■ List of tasks ■
• a. In the article comparing FICO and VantageScore, what range do scores from both models generally fall within?
• b. Continue the article comparing FICO and VantageScore from its last sentence.

(Beginning of Passage to read)

What Is the Difference Between a FICO Score and a VantageScore
Two people can pull what looks like “their credit score” on the same day and see two different numbers, and both can be correct. The explanation usually comes down to which scoring model produced the number.
The quick answer
FICO and VantageScore are two separate companies that each build mathematical models for turning the information in a credit report into a three-digit score. They both draw from similar categories of information, such as payment history and utilization, but weigh those categories somewhat differently and use different minimum requirements for generating a score, which is why the same credit report can produce two different numbers.
Where they overlap
Both models share the same basic goal and the same source material: the data sitting in a credit report from one of the three major bureaus. Both also emphasize payment history and utilization as leading factors, and both produce a score generally in the 300 to 850 range, though what counts as a good score can vary by context. Neither model is “the real one” or a substitute for the other; they’re simply two competing tools built for the same purpose.
Where they diverge
- Scoring history requirements. VantageScore can generate a score with a shorter credit history than older FICO models typically require, which matters for someone newer to credit.
- Treatment of certain accounts. The two models can treat things like collection accounts somewhat differently, depending on the version.

(End of Passage to read)
(Beginning of Data excerpts)

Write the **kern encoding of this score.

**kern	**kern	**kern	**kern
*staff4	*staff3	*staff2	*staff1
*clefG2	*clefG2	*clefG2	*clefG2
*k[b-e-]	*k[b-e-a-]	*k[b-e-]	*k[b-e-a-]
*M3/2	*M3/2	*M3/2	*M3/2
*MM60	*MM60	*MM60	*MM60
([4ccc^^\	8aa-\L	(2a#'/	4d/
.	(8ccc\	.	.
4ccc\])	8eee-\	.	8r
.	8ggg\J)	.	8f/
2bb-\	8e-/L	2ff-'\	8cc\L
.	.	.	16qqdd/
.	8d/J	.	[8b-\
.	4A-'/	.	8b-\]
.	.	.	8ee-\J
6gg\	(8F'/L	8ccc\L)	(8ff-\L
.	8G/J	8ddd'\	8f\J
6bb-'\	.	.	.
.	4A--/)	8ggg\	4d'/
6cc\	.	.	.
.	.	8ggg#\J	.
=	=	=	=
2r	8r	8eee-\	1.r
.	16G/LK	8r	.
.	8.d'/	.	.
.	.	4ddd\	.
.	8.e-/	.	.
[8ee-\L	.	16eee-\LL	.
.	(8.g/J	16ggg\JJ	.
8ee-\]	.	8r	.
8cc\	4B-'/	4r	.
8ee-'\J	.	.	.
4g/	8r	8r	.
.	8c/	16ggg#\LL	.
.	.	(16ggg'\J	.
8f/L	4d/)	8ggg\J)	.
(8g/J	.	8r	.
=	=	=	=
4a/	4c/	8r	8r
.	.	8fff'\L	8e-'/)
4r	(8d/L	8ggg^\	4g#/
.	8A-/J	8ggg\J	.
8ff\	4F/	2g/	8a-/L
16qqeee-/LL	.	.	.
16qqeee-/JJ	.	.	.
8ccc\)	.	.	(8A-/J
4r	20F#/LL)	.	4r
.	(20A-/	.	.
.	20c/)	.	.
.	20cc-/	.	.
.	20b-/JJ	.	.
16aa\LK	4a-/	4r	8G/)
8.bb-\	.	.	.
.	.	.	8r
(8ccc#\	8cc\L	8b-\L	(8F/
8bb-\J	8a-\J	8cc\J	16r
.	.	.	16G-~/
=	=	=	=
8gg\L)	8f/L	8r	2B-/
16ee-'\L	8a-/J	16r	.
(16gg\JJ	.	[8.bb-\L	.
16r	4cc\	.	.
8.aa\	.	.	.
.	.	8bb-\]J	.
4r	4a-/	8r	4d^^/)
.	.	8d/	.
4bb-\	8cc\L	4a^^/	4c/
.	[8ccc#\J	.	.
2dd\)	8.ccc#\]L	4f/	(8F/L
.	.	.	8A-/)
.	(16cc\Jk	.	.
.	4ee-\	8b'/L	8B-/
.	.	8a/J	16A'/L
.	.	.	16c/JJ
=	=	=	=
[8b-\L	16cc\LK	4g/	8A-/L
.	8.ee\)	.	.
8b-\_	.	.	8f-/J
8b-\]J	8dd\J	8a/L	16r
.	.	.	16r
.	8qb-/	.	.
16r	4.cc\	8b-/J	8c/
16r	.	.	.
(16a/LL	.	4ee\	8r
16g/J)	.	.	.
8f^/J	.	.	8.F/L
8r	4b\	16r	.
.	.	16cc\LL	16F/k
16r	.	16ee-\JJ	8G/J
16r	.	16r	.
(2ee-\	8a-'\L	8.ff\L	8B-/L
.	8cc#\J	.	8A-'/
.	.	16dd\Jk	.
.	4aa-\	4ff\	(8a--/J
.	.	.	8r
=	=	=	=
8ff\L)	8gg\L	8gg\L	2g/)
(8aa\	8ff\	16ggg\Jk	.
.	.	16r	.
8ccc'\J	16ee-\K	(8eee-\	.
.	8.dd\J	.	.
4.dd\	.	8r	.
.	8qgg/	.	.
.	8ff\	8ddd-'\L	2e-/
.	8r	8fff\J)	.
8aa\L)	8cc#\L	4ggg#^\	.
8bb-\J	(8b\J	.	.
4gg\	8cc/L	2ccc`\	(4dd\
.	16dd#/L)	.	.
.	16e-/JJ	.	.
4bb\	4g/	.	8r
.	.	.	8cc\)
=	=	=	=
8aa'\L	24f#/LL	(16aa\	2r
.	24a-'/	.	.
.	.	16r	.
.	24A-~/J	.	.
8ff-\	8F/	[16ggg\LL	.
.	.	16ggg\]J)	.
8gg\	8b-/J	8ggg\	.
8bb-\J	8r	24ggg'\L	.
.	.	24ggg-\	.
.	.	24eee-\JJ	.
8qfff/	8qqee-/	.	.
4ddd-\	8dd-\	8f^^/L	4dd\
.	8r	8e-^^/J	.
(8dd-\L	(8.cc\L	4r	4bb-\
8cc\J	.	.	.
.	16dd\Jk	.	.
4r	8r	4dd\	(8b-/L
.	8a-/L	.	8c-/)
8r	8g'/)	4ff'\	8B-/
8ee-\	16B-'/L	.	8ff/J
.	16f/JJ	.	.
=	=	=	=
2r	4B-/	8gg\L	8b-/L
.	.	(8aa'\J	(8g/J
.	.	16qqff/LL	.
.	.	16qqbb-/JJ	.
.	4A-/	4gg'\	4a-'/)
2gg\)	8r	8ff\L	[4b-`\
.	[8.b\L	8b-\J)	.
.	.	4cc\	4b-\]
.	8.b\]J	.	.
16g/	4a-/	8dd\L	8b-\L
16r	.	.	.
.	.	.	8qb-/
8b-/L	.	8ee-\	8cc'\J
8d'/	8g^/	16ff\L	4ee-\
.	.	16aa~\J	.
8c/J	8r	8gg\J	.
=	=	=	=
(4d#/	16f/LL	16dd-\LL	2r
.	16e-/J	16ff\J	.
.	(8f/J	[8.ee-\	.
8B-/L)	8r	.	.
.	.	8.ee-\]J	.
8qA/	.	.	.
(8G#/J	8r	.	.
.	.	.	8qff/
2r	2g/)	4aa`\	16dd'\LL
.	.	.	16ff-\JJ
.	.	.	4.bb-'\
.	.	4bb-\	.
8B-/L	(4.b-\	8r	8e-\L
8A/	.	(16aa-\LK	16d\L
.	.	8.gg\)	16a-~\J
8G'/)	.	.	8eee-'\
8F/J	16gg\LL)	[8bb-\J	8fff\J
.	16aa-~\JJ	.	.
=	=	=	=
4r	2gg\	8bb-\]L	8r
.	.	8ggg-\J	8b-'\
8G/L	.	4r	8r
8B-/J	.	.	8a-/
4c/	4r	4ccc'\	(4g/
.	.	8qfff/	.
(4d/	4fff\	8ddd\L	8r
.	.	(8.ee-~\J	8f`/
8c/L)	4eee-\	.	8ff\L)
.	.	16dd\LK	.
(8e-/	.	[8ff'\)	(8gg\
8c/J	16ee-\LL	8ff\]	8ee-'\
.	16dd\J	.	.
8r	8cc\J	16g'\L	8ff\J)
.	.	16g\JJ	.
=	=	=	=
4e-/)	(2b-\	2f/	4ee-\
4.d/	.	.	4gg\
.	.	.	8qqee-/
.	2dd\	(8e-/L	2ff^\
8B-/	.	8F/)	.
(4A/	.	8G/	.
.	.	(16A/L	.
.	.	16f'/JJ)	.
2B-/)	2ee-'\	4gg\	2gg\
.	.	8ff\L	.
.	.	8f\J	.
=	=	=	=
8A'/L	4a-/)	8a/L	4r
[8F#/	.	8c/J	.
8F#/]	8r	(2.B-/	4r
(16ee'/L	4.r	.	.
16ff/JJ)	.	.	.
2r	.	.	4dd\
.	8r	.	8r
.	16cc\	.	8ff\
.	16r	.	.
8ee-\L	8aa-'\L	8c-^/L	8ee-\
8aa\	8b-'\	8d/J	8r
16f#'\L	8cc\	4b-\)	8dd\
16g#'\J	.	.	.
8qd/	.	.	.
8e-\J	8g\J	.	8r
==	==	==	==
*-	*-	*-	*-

(End of Data excerpts)

■ Results for the exercise ■
• a. 300 to 850

• b.
- Multiple versions in use. Both companies have released several versions of their models over the years, and lenders don’t all use the newest version, so even two “FICO scores” pulled at different institutions can differ.
- Who buys which model. Certain lending industries, such as mortgage lending, have historically leaned more heavily on specific FICO versions, while other services and monitoring tools more commonly display VantageScore.
Why your number can shift between apps
It’s common to check a free credit-monitoring app and see a different number than a lender quotes during an application. This usually isn’t an error — it typically reflects a different scoring model, a different bureau’s data, or a different pull date, since a credit score summarizes a much longer credit report in a single number, and different pulls can capture that report at different moments. None of the numbers is inherently more “true,” since each is a legitimate calculation from a recognized model.
What tends to matter more than the model
Regardless of which model produced a given number, the underlying behaviors that influence it are largely the same across both: paying on time, keeping balances low relative to limits, and letting accounts age. Someone focused on the fundamentals rather than chasing a specific score from a specific app is generally tracking the things that move both models in the same direction.
The bottom line
FICO and VantageScore are two different lenses pointed at the same underlying credit report, not two different truths about a person’s creditworthiness. Seeing different numbers from different sources is normal and expected, and the behaviors that improve one model’s score tend to improve the other’s as well.